Additionally, even the veiled American Muslim woman’s experience cannot be isolated to discrimination, as per the popular discourse and as per ABC’s apparently favorite hobby. And if we are to focus on the discrimination, then we must realize that it cannot simply be reduced to wearing a sort of veil for a short period of time. There are spiritual, communal, egoistic, artistic, political, cultural, social, fashion and vain nuances, to name a few, that can and often do inhabit the adornment and “struggle” of wearing the veil, particularly in the North American context.

But perhaps what is most misleading about this sort of coverage and perhaps, ironically, the most poignant critique of this sort of coverage itself is that, as Golodryga and George Stephanopoulos note, the discrimination (defined as verbal taunts and suspicious stares) are the exception, as opposed to the general experience. If this is the case, then why is the exception being given such a pedestal in the experience of the American Muslim woman? If it is not a norm but merely a rare occasion of bigotry or discomfort experience, what makes the veiled American Muslim woman so much different than other visual minorities in the country who face discrimination in a similar fashion? Or deserving of more particular focus than those minorities who receive far more definitive forms of discrimination on a more consistent and even institutional basis?

Will ABC News cover the Mexican-American woman’s experience? Will Golodryga go undercover as a middle-class third generation Mexican-American mother living in the heart of Texas? Will any other daring ABC News correspondent, in light of recent violence against gay teens and the alarming number of suicides within the span of a month of such youth, go undercover as a queer-identifying high school senior?
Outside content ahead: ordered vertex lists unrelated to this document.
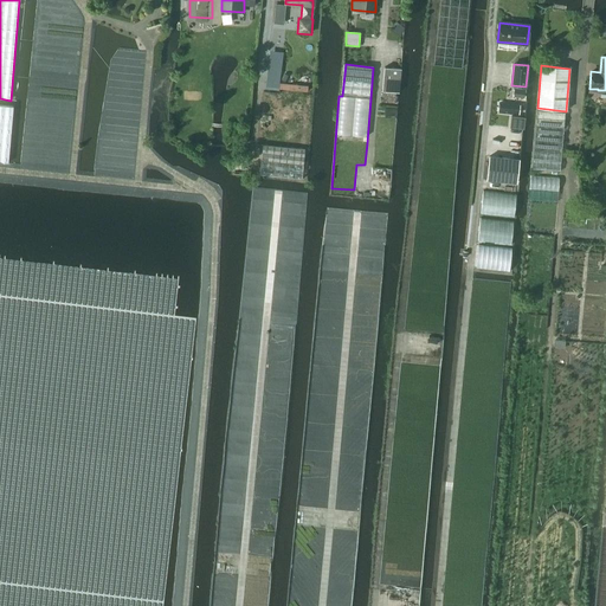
[(399,92),(401,69),(384,68),(382,91),(399,92)]
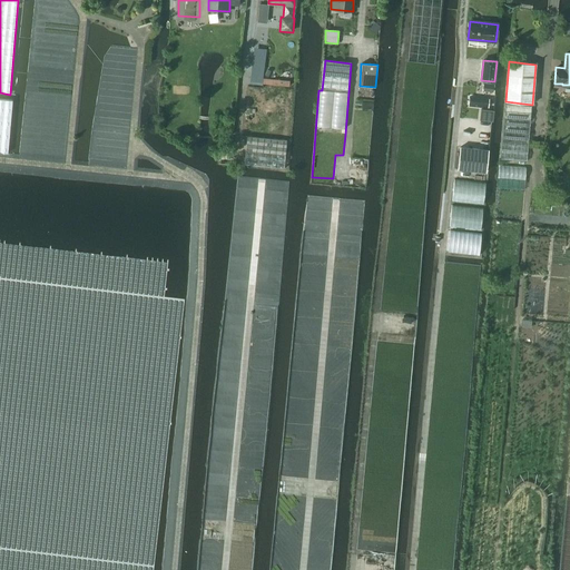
[(0,153),(5,153),(8,154),(12,100),(0,99),(0,153)]
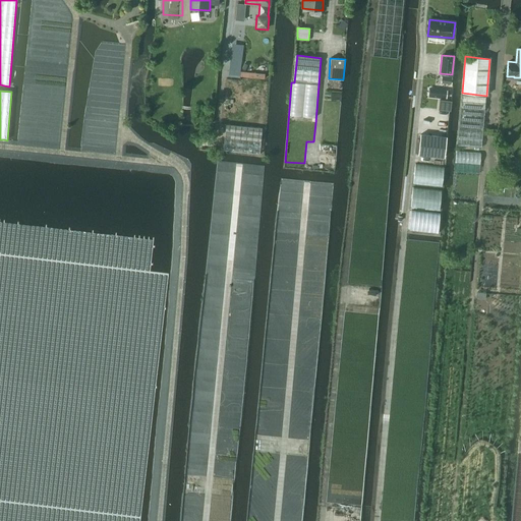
[(485,97),(462,95),(457,146),(481,148),(485,97)]
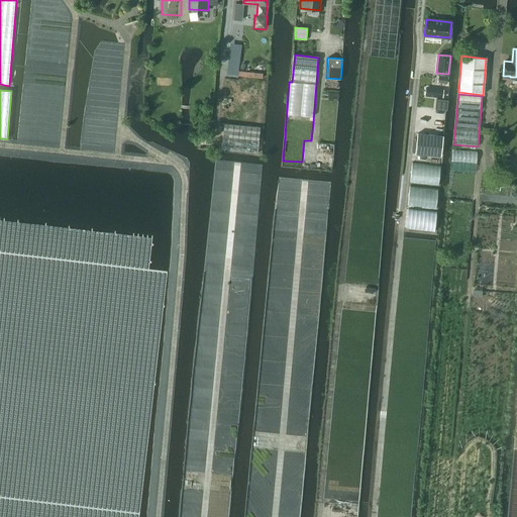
[(446,110),(447,100),(436,99),(435,108),(446,110)]
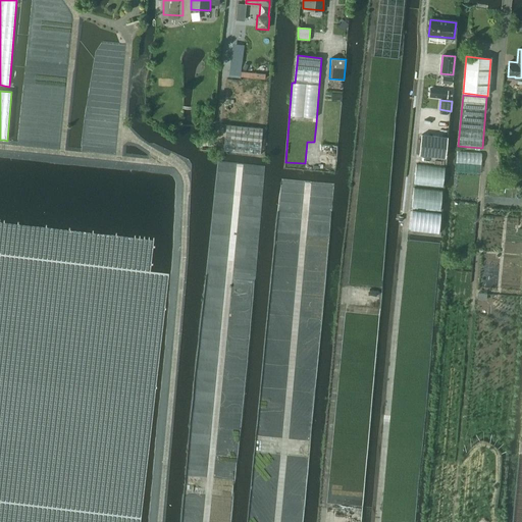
[(263,129),(226,125),(223,151),(260,155),(263,129)]
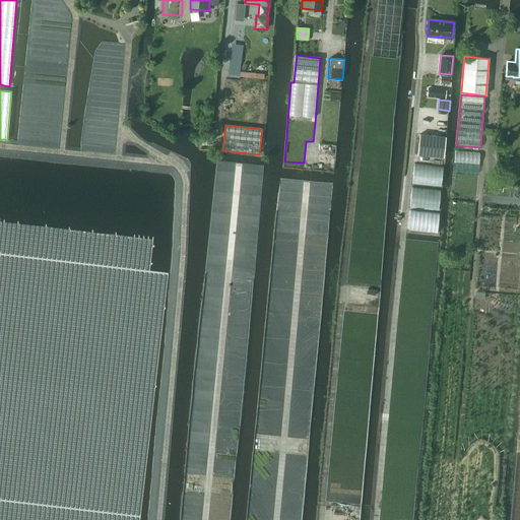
[(419,134),(417,154),(443,156),(445,136),(419,134)]
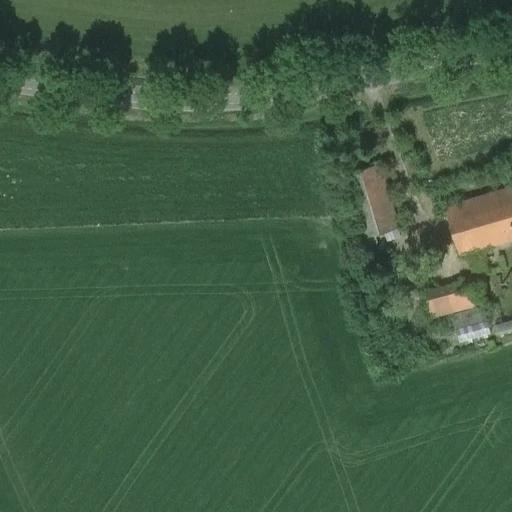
[(361,239),(400,227),(381,163),(342,175),(361,239)]
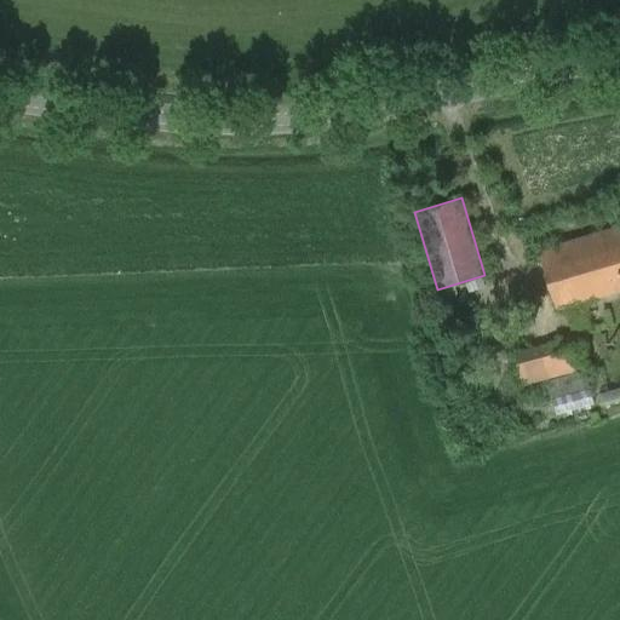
[(557,310),(619,291),(619,224),(539,250),(557,310)]
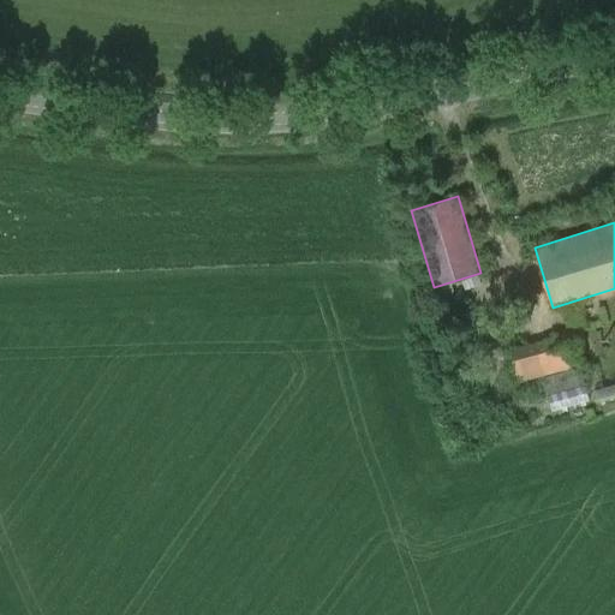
[(587,394),(580,366),(572,336),(559,340),(559,335),(511,348),(519,384),(543,377),(550,405),(587,394)]
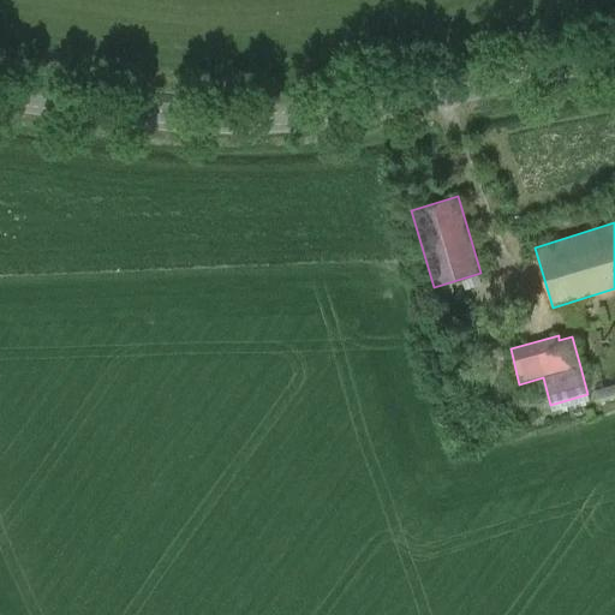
[(601,387),(614,381),(614,371),(597,377),(601,387)]
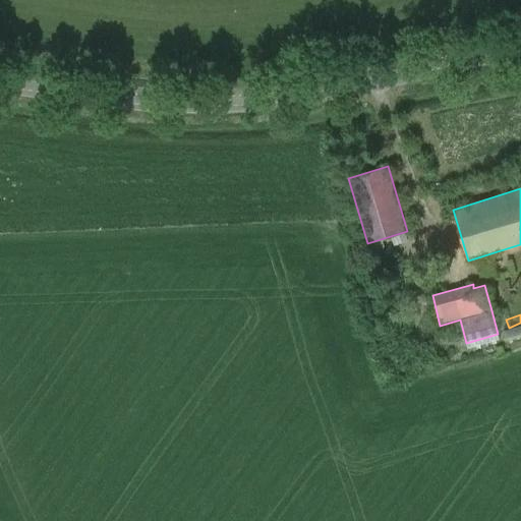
[(511,337),(520,333),(520,325),(509,329),(511,337)]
Discrimination, however administered and defined, is not what defines the American Muslim woman’s experience. Nor the experience of all American Muslims. To continue to focus on the discrimination faced by Muslims in terms of taunts and stares thrown their way is to create a victimized narrative and experience of American Muslims. The issue that must be addressed amidst this entire mess is how a significant portion of the American citizenry has responded to hateful and opportunist campaigns against Muslims and Islam.

But that seems to be asking too much from a media which itself has helped cultivate a hateful and divisive atmosphere premised on false fears, poorly-characterized and misunderstood victimization, and a singularly defined experience.